Dans cette affaire, le Conseil d’Etat s’assure que la modification du projet a donné lieu à une nouvelle contre-expertise. Il considère cependant que le fait qu’elle n’ait pas été versée au dossier d’enquête publique a été sans incidence : « 5. Les inexactitudes, omissions ou insuffisances d’une enquête publique ne sont susceptibles de vicier la procédure, et donc d’entraîner l’illégalité de la décision prise à l’issue de cette enquête publique, que si elles ont pu avoir pour effet de nuire à l’information complète de la population ou si elles ont été de nature à exercer une influence sur la décision de l’autorité administrative. S’il n’est pas contesté que la contre-expertise et l’avis du secrétaire général pour l’investissement n’ont pas été versés au dossier d’enquête, il ressort des pièces du dossier que l’analyse socio-économique qui figurait dans le dossier d’enquête indiquait clairement les différentes évolutions par rapport aux projections faites initialement et tenait compte et répondait aux observations faites dans le cadre de la contre-expertise et par le secrétaire général pour l’investissement.

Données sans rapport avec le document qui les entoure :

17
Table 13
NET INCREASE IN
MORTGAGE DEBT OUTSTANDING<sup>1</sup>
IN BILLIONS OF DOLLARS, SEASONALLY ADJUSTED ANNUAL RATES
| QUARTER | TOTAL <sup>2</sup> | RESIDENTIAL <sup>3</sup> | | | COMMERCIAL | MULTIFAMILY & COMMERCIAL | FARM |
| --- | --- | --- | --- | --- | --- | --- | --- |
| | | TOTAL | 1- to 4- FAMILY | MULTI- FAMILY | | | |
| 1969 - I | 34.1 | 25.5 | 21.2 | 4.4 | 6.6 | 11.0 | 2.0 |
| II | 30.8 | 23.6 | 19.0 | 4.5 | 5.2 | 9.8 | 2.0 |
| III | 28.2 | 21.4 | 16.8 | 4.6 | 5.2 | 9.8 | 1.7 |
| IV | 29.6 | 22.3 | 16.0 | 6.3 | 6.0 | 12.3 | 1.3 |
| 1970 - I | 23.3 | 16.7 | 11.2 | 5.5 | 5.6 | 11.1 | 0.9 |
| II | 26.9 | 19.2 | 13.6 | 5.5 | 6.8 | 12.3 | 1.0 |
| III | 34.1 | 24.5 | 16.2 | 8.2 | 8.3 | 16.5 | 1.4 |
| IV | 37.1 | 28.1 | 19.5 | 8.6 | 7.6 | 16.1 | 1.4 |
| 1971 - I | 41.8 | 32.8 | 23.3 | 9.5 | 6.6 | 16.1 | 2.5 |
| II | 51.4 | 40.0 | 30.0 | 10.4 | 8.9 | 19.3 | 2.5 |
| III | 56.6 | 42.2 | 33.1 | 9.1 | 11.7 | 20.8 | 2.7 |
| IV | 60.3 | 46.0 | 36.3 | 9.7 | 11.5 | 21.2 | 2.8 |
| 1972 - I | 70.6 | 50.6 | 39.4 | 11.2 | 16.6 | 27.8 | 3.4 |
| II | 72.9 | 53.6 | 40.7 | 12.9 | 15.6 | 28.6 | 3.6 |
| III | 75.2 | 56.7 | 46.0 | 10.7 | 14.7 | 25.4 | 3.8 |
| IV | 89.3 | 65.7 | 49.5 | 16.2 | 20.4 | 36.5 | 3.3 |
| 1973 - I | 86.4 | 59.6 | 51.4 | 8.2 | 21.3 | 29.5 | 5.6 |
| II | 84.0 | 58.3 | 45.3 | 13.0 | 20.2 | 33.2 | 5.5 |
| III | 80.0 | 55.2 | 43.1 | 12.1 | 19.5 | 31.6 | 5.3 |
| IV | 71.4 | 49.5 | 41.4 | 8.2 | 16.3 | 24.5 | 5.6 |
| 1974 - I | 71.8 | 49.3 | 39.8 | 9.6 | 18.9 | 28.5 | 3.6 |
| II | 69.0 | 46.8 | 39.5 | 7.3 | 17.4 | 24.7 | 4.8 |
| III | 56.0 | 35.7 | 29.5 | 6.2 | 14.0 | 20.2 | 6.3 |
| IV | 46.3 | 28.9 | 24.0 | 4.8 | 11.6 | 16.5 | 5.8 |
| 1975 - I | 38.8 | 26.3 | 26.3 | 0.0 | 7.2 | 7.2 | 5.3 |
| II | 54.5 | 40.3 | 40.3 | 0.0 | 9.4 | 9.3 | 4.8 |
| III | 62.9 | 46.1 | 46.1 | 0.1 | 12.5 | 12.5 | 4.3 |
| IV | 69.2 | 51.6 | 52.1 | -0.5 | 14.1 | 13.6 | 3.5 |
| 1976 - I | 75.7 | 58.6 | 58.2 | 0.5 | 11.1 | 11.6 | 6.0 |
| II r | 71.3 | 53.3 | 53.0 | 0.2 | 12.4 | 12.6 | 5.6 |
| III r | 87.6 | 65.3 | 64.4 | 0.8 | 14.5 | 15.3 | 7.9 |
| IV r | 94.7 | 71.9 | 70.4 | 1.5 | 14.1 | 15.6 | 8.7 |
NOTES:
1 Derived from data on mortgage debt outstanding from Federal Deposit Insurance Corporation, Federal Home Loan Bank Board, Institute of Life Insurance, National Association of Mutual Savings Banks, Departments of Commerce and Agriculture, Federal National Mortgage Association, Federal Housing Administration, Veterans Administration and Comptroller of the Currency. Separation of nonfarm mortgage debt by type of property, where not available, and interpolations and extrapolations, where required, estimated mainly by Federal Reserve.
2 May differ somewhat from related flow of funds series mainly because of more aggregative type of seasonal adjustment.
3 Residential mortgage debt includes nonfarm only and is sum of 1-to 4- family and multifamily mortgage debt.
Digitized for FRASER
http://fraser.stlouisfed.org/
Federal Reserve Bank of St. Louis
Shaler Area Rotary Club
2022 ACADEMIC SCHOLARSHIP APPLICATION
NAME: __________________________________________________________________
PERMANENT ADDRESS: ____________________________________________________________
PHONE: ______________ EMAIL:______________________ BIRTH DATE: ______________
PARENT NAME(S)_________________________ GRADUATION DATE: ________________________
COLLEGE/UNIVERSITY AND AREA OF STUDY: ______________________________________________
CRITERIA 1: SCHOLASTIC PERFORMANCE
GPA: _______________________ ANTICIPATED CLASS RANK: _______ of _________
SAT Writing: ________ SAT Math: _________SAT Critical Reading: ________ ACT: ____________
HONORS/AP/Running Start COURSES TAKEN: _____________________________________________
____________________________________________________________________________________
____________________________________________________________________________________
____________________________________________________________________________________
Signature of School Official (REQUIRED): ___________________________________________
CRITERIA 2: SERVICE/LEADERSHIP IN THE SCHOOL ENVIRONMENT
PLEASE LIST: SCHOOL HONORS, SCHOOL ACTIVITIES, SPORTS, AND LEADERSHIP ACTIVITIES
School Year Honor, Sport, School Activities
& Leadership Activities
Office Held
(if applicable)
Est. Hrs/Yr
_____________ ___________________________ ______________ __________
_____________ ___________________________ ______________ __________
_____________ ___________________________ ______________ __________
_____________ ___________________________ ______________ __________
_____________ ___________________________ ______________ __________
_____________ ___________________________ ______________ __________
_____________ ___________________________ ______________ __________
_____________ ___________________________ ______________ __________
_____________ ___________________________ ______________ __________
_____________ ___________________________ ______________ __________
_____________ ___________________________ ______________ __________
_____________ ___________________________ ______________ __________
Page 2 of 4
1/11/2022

Dans ces conditions, l’absence de la contre-expertise et de l’avis du secrétaire général pour l’investissement dans le dossier d’enquête n’a pas été de nature à nuire à l’information du public ni à exercer une influence sur la décision de l’autorité administrative » (CE, 22 juin 2022, Association France nature environnement, req. n° 450701, mentionné aux tables).